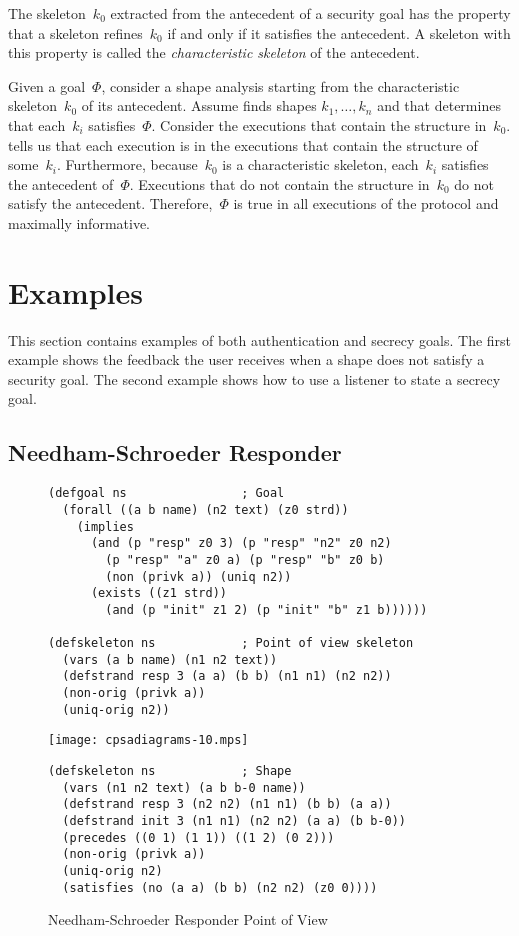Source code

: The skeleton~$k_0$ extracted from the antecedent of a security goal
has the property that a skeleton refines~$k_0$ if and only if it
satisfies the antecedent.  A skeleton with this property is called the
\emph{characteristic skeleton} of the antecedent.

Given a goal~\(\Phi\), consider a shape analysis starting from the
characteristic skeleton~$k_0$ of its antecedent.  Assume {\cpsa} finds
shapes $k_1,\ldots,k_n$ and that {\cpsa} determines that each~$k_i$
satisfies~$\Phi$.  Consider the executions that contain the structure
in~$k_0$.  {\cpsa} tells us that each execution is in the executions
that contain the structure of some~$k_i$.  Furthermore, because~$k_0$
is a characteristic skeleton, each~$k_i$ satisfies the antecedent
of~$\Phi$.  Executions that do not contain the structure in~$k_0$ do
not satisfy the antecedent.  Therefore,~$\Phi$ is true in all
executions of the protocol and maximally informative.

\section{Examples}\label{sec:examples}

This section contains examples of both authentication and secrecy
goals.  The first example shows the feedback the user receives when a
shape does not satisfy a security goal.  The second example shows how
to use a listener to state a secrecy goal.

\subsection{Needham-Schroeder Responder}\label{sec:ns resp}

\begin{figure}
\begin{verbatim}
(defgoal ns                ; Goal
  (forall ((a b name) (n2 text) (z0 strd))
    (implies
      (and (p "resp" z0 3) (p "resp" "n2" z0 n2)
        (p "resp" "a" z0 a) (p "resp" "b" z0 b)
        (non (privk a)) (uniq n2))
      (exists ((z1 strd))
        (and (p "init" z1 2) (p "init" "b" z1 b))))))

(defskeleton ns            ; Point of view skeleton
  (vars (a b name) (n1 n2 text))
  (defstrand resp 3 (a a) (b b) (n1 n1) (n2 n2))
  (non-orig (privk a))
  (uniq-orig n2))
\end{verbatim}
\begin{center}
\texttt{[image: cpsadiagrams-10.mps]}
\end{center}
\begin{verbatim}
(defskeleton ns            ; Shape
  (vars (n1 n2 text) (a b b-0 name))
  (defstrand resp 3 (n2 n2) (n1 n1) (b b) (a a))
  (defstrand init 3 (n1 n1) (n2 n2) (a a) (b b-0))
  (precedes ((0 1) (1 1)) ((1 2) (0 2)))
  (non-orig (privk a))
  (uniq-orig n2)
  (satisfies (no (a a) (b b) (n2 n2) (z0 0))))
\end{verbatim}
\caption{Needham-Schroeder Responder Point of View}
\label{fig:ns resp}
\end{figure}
┄┄┄┄┄┄
**Required work**
Report back every line of the entries in which "structure" occurs.

**Exercise solution**
satisfies~$\Phi$.  Consider the executions that contain the structure
that contain the structure of some~$k_i$.  Furthermore, because~$k_0$
of~$\Phi$.  Executions that do not contain the structure in~$k_0$ do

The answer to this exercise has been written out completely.